Kein Vorkaufsrecht des Mieters bei Aufteilung in Wohneigentum nach Erwerb der Immobilie

Bildet der Käufer einer Immobilie Wohneigentum, steht den Mieter kein Vorkaufsrecht zu. Dies ergibt sich aus einen Urteil des Bundesgerichtshofes (BGH V ZR 96/12). 
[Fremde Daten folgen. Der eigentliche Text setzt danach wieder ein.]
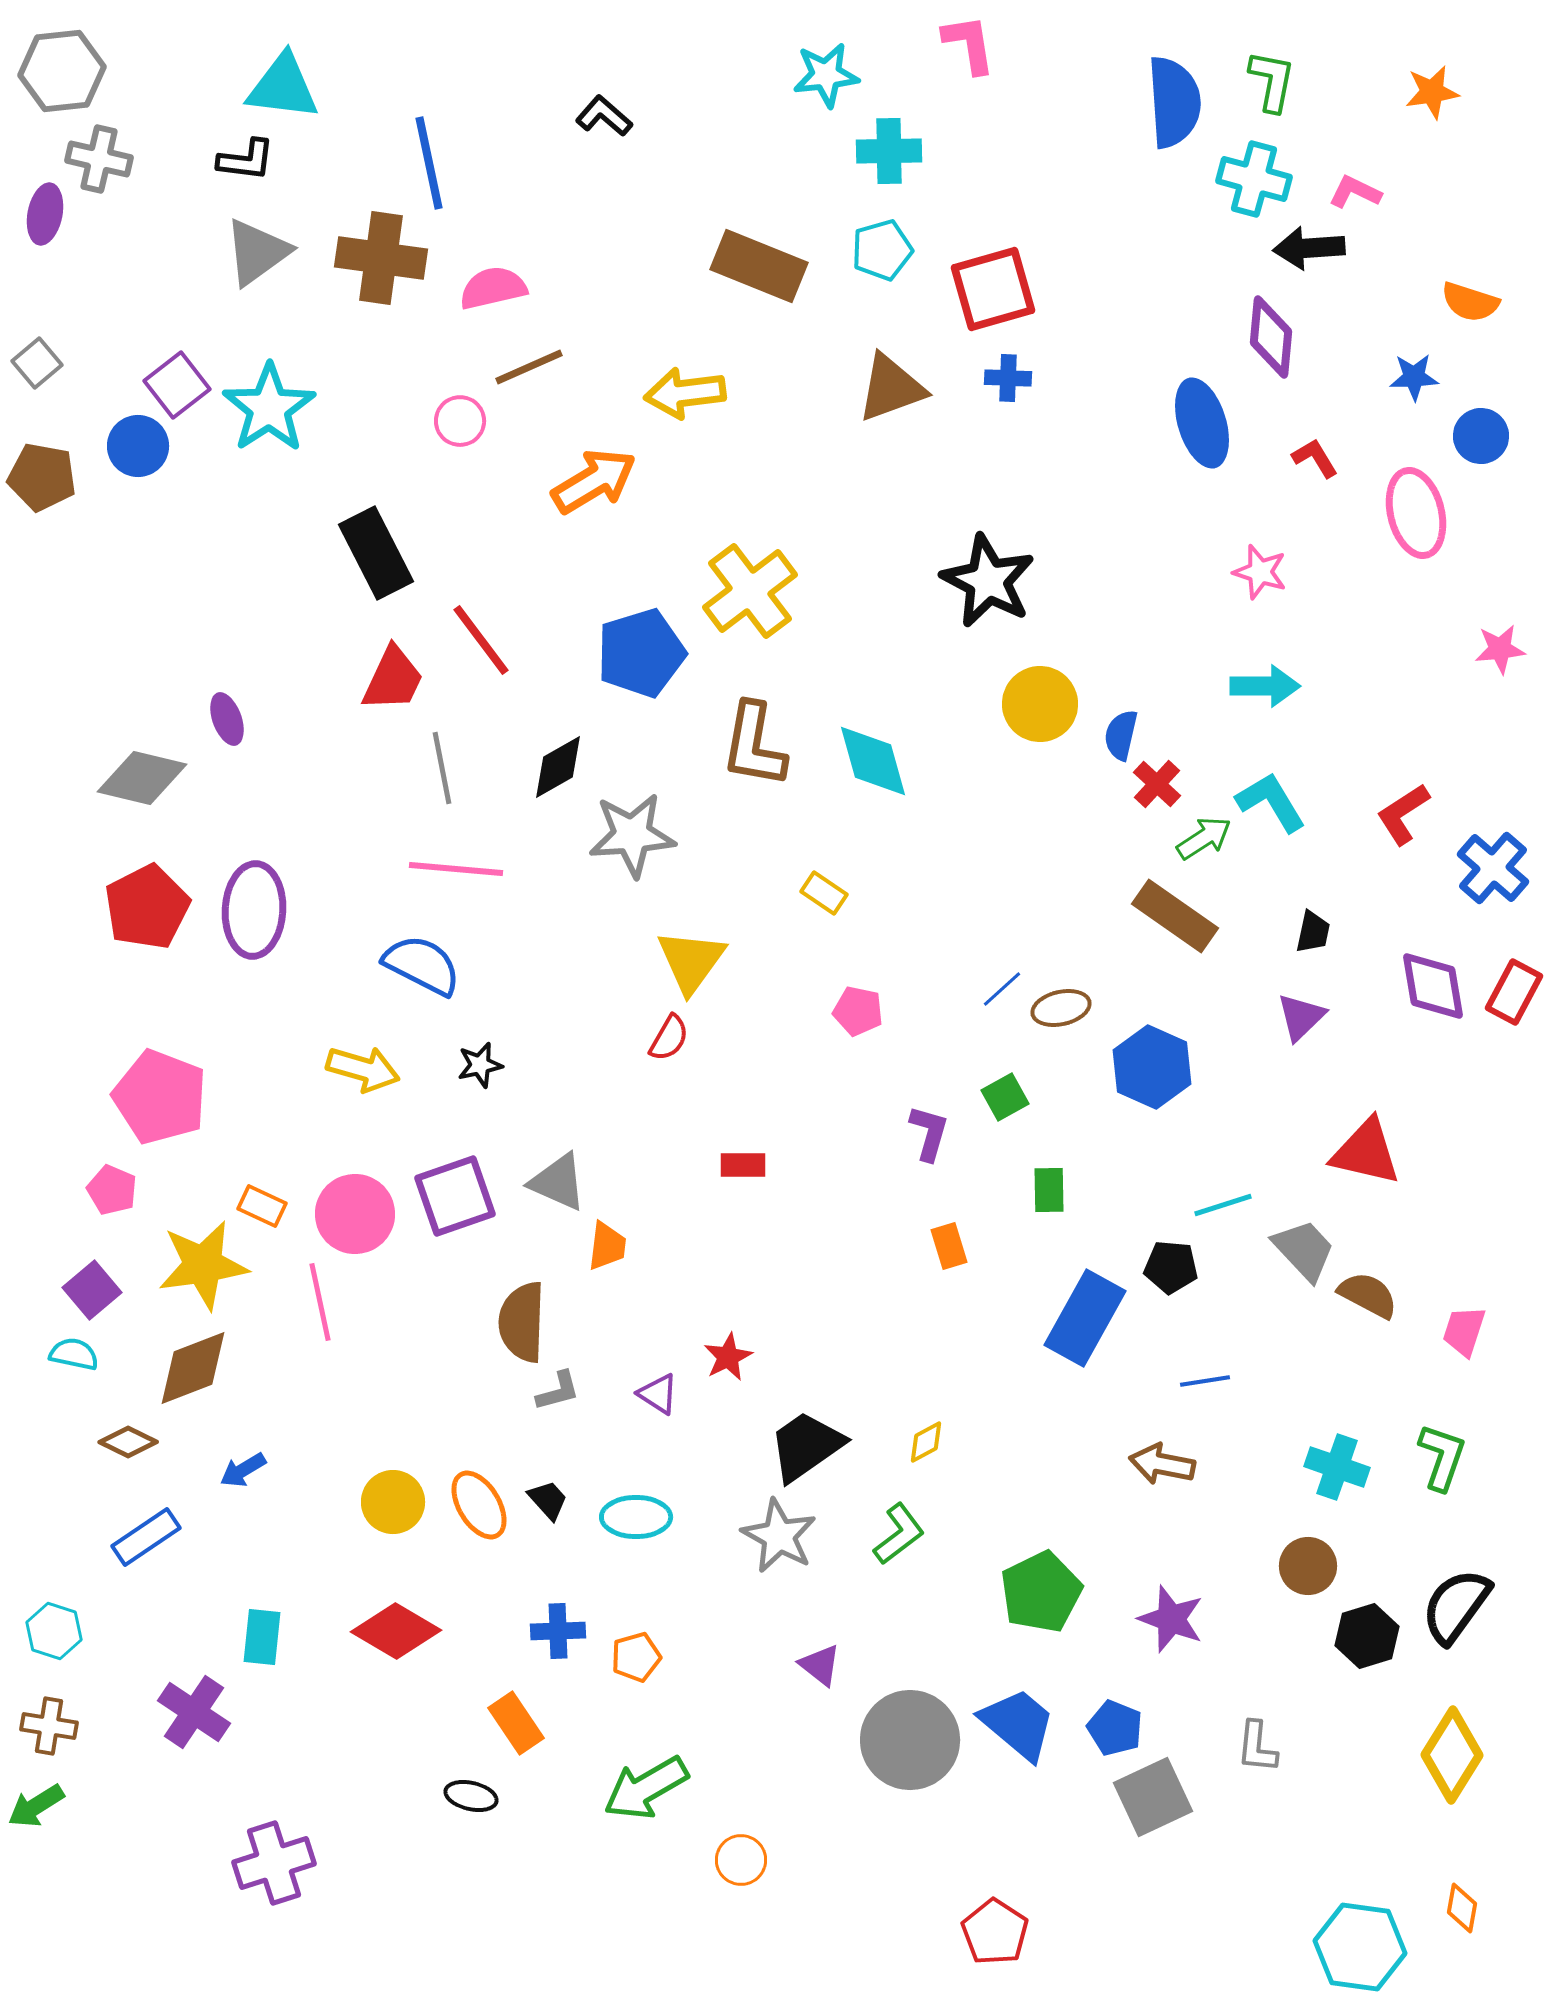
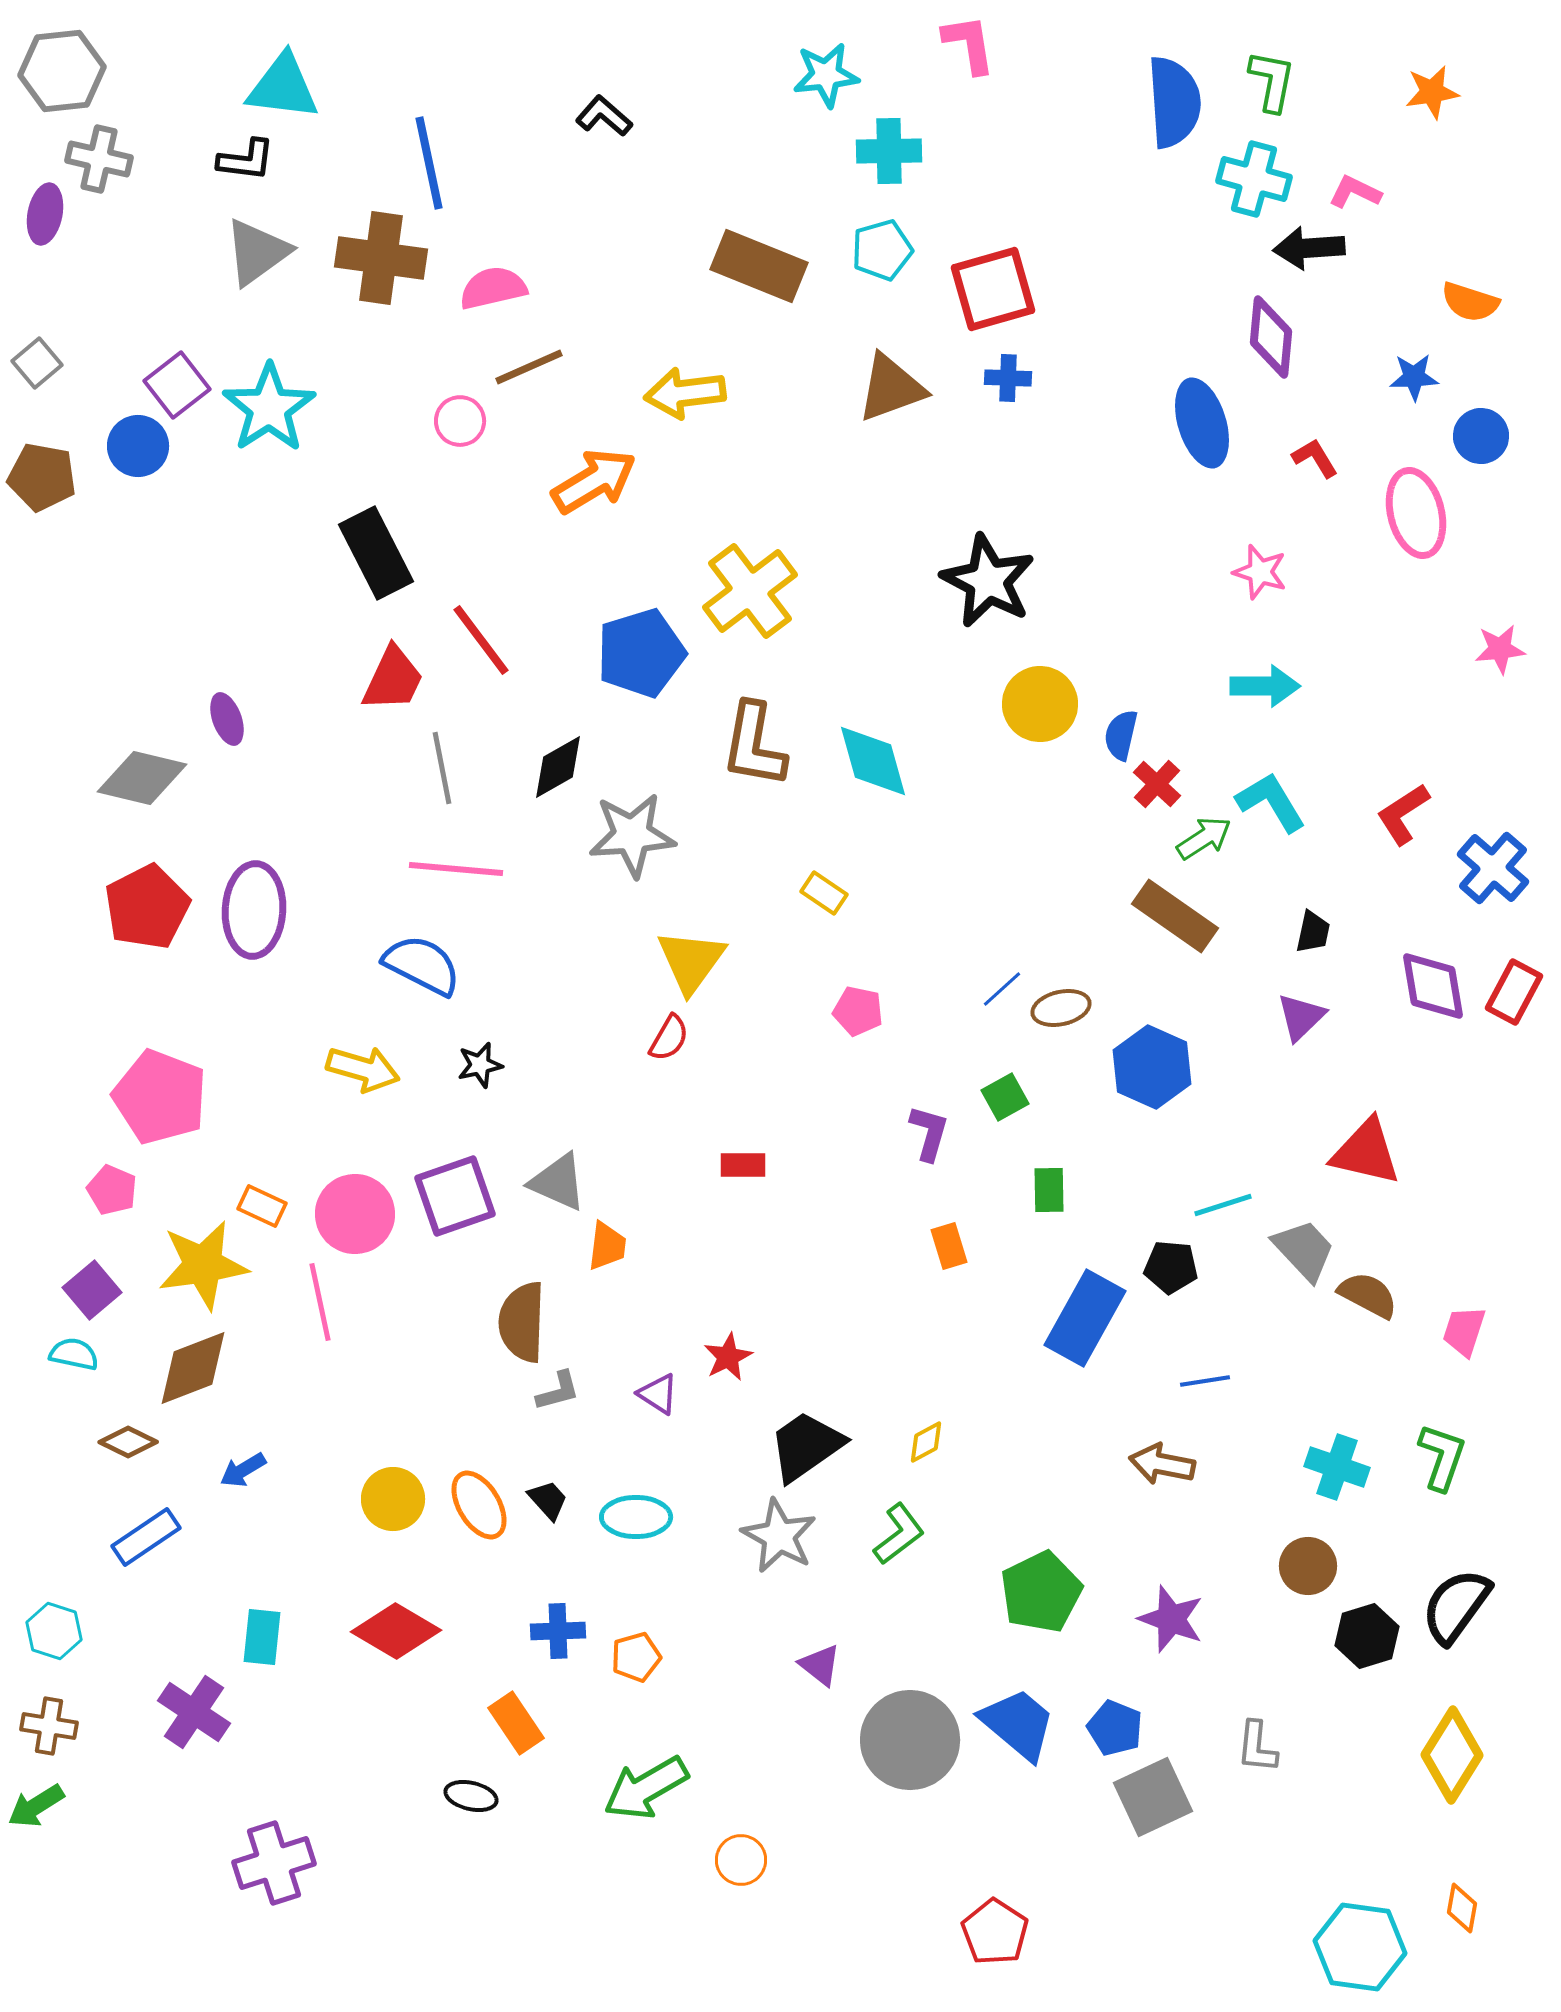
yellow circle at (393, 1502): moved 3 px up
Mieter, deren Wohnung in eine Eigentumswohnung umgewandelt und dann verkauft wurde, haben ein gesetzliches Vorkaufsrecht (§ 577 BGB). Sie können haben also in den zwischen Verkäufer und Käufer ausgehandelten Kaufvertrag eintreten und ihre Wohnung selbst kaufen. Nach dem Urteil des Bundesgerichtshofs erstreckt sich das Vorkaufsrecht allerdings nicht auf den Erwerb des gesamten Hauses. In dem zu entscheidenden Fall hatte eine Eigentümergemeinschaft ein Mehrfamilienhaus gekauft und die Wohnungen untereinander aufgeteilt. Da hier anstelle des Verkäufers erst  die Käufer die Teilung des Grundstückes vornehmen, besteht für den Mieter nach dem Gesetzeswortlaut (§ 577 BGB) kein Vorkaufsrecht. Da das Vorkaufsrecht einen Vertrag zwischen Mieter und Verkäufer zu den Bedingungen des mit den Erwerbern geschlossenen Kaufvertrages entstehen lässt, müsste sich der Verkäufer gegenüber den Käufern verpflichtet haben, die Aufteilung in Wohnungseigentum vorzunehmen. Das war vorliegend nicht der Fall.

 

Nur bei einem Rechtsmissbrauch, kann nach Auffassung der Karlsruher Richter das Vorkaufsrecht entstehen, etwa wenn der Verkäufer der Immobilie und die Käufer diese Vertragskonstruktion nur gewählt haben, um das Vorkaufsrecht der Mieter auszuhebeln. Dies dürfte allerdings nur schwer nachzuweisen sein.